*** Excerpted data

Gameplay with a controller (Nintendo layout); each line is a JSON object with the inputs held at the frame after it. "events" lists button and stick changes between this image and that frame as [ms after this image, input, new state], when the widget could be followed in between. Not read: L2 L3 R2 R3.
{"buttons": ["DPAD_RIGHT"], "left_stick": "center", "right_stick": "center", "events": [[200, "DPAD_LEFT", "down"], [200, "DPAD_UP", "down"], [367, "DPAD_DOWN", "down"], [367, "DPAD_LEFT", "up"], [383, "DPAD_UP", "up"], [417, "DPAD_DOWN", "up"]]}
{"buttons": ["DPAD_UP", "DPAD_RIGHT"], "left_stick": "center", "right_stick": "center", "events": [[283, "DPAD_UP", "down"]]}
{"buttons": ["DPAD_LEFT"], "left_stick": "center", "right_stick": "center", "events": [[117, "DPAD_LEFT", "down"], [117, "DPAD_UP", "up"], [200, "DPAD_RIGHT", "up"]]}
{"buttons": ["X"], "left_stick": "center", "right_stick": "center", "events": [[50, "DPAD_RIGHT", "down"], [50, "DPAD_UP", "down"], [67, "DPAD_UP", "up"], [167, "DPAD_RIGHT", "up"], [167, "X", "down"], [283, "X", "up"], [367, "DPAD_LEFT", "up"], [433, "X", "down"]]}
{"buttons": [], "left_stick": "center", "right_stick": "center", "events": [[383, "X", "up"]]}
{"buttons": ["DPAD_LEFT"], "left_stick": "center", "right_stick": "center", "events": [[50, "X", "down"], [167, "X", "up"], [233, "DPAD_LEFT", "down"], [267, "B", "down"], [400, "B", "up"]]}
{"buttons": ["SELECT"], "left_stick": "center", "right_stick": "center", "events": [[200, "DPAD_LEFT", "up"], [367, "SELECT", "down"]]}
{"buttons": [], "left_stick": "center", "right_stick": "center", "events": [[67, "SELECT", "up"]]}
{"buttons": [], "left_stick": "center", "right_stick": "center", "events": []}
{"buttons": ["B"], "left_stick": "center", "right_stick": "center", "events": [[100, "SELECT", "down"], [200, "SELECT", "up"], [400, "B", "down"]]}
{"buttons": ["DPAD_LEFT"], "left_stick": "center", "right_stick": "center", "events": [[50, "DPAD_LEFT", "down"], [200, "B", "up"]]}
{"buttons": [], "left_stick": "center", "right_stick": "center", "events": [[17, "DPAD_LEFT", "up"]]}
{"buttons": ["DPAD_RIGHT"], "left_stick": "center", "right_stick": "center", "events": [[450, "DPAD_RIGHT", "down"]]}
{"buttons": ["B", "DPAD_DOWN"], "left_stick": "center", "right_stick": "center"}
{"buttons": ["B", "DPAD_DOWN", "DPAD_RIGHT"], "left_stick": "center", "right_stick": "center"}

******

■ Task to carry out: The records above are to be duplicated in full and exactly.

■ Written solution:
Gameplay with a controller (Nintendo layout); each line is a JSON object with the inputs held at the frame after it. "events" lists button and stick changes between this image and that frame as [ms after this image, input, new state], when the widget could be followed in between. Not read: L2 L3 R2 R3.
{"buttons": ["DPAD_RIGHT"], "left_stick": "center", "right_stick": "center", "events": [[200, "DPAD_LEFT", "down"], [200, "DPAD_UP", "down"], [367, "DPAD_DOWN", "down"], [367, "DPAD_LEFT", "up"], [383, "DPAD_UP", "up"], [417, "DPAD_DOWN", "up"]]}
{"buttons": ["DPAD_UP", "DPAD_RIGHT"], "left_stick": "center", "right_stick": "center", "events": [[283, "DPAD_UP", "down"]]}
{"buttons": ["DPAD_LEFT"], "left_stick": "center", "right_stick": "center", "events": [[117, "DPAD_LEFT", "down"], [117, "DPAD_UP", "up"], [200, "DPAD_RIGHT", "up"]]}
{"buttons": ["X"], "left_stick": "center", "right_stick": "center", "events": [[50, "DPAD_RIGHT", "down"], [50, "DPAD_UP", "down"], [67, "DPAD_UP", "up"], [167, "DPAD_RIGHT", "up"], [167, "X", "down"], [283, "X", "up"], [367, "DPAD_LEFT", "up"], [433, "X", "down"]]}
{"buttons": [], "left_stick": "center", "right_stick": "center", "events": [[383, "X", "up"]]}
{"buttons": ["DPAD_LEFT"], "left_stick": "center", "right_stick": "center", "events": [[50, "X", "down"], [167, "X", "up"], [233, "DPAD_LEFT", "down"], [267, "B", "down"], [400, "B", "up"]]}
{"buttons": ["SELECT"], "left_stick": "center", "right_stick": "center", "events": [[200, "DPAD_LEFT", "up"], [367, "SELECT", "down"]]}
{"buttons": [], "left_stick": "center", "right_stick": "center", "events": [[67, "SELECT", "up"]]}
{"buttons": [], "left_stick": "center", "right_stick": "center", "events": []}
{"buttons": ["B"], "left_stick": "center", "right_stick": "center", "events": [[100, "SELECT", "down"], [200, "SELECT", "up"], [400, "B", "down"]]}
{"buttons": ["DPAD_LEFT"], "left_stick": "center", "right_stick": "center", "events": [[50, "DPAD_LEFT", "down"], [200, "B", "up"]]}
{"buttons": [], "left_stick": "center", "right_stick": "center", "events": [[17, "DPAD_LEFT", "up"]]}
{"buttons": ["DPAD_RIGHT"], "left_stick": "center", "right_stick": "center", "events": [[450, "DPAD_RIGHT", "down"]]}
{"buttons": ["B", "DPAD_DOWN"], "left_stick": "center", "right_stick": "center"}
{"buttons": ["B", "DPAD_DOWN", "DPAD_RIGHT"], "left_stick": "center", "right_stick": "center"}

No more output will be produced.